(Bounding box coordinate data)
===
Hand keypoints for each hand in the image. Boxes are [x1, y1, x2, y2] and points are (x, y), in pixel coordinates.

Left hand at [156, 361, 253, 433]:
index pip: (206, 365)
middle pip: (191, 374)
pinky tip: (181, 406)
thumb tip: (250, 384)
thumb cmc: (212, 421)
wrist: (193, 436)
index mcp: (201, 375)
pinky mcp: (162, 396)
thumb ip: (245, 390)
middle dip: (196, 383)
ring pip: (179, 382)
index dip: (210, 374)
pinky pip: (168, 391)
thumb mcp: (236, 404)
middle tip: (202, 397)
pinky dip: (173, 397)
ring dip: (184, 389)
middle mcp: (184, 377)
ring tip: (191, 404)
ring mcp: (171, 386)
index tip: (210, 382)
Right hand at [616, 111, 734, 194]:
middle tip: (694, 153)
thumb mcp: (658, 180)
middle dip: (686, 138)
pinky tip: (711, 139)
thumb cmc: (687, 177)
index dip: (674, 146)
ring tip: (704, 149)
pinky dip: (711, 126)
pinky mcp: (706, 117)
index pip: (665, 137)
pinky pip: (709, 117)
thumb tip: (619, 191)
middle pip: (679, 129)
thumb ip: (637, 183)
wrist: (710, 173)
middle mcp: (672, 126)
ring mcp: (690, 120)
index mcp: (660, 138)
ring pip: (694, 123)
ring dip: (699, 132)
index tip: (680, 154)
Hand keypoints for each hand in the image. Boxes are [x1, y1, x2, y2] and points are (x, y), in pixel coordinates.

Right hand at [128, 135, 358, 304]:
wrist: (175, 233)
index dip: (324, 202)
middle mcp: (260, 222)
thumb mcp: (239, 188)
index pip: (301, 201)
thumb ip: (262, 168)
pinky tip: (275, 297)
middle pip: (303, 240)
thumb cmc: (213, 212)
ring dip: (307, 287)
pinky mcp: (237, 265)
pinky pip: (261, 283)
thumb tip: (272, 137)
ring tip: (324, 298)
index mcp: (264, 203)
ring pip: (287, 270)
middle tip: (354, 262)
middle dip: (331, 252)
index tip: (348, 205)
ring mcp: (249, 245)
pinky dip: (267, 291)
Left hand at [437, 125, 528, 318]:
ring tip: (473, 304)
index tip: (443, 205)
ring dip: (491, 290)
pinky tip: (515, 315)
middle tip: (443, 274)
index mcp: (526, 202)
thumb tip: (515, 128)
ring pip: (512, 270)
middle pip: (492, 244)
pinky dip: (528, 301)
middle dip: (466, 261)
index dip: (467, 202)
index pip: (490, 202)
===
State how many lines in the entries above include the word "hand"; reply with the number alone.

## Your response:
6